SWAN UK (Syndrome Without A Name) estimate that 30-50% of children with severe learning disabilities and 50% of children in contact with NHS Regional Genetics Centres may never get a diagnosis to explain the cause of their difficulties.
Lauren Roberts, SWAN UK Coordinator, said: “Since the SWAN UK project started just under 2 years ago we have been amazed at how quickly our community of
families has grown.
"Parenting a child with an undiagnosed genetic condition is tough. Many families are extremely isolated and their life is often made harder by the general lack of understanding that it is even possible for disabled children to be undiagnosed.
‘Undiagnosed Children’s Awareness Day’ will take place on 13 April and aims to raise awareness of families’ experiences, to reach out to others who might need support and for families to come together in celebration of their children.
"Without a diagnosis life can be very isolating," Roberts continued. "Families often feel like they don’t “fit in” and without a diagnosis it can be very difficult to answer questions about their child.

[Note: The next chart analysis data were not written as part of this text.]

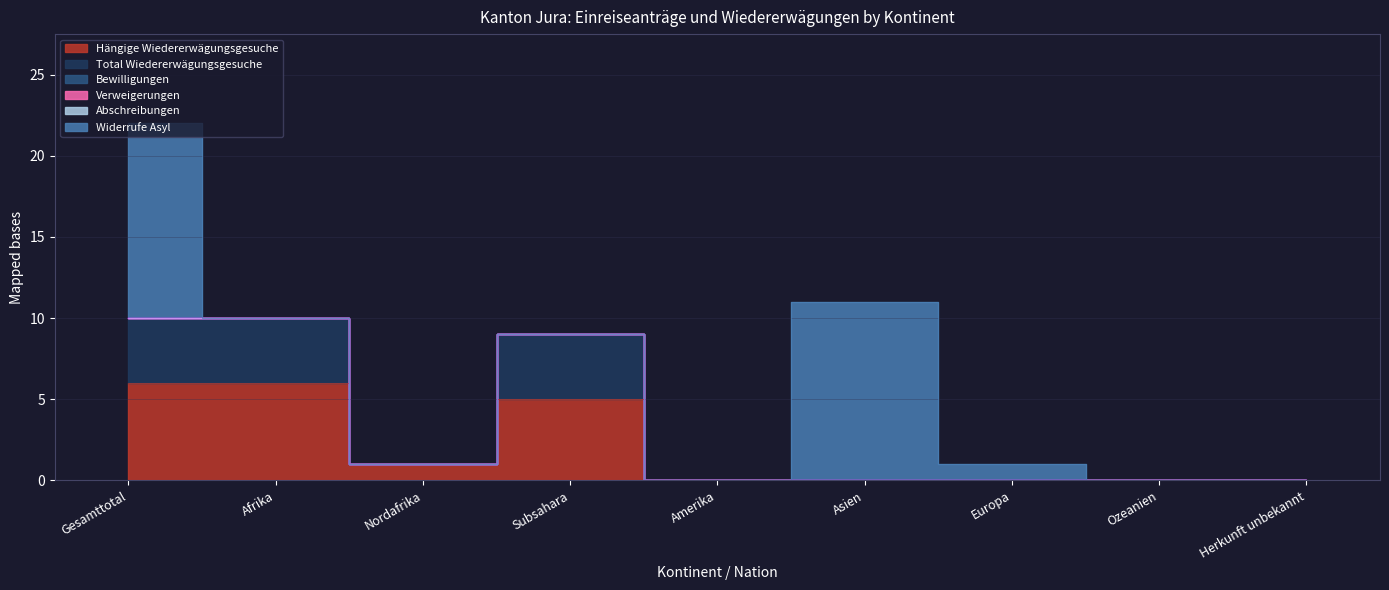

Reading left to right, what are all the values shown in this chart?

Hängige Wiedererwägungsgesuche: Gesamttotal=6	Afrika=6	Nordafrika=1	Subsahara=5	Amerika=0	Asien=0	Europa=0	Ozeanien=0	Herkunft unbekannt=0
Total Wiedererwägungsgesuche: Gesamttotal=4	Afrika=4	Nordafrika=0	Subsahara=4	Amerika=0	Asien=0	Europa=0	Ozeanien=0	Herkunft unbekannt=0
Bewilligungen: Gesamttotal=0	Afrika=0	Nordafrika=0	Subsahara=0	Amerika=0	Asien=0	Europa=0	Ozeanien=0	Herkunft unbekannt=0
Verweigerungen: Gesamttotal=0	Afrika=0	Nordafrika=0	Subsahara=0	Amerika=0	Asien=0	Europa=0	Ozeanien=0	Herkunft unbekannt=0
Abschreibungen: Gesamttotal=0	Afrika=0	Nordafrika=0	Subsahara=0	Amerika=0	Asien=0	Europa=0	Ozeanien=0	Herkunft unbekannt=0
Widerrufe Asyl: Gesamttotal=12	Afrika=0	Nordafrika=0	Subsahara=0	Amerika=0	Asien=11	Europa=1	Ozeanien=0	Herkunft unbekannt=0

"They don’t know what the future holds for their child – Will they walk? Talk? What will their life expectancy be? There are probably hundreds of parents,
grandparents and carers with children without a diagnosis out there feeling the same. We hope ‘Undiagnosed Children’s Awareness Day’ will help them find us so they know that we are here for them, that they aren’t alone."
SWAN is a term used to describe disabled children who are thought to have a genetic syndrome or condition that doctors have so far been unable toidentify. Many of these children have had lots of tests including blood tests, microarrays, lumber punctures, EEGs, ECGs and MRIs but they have all come back negative.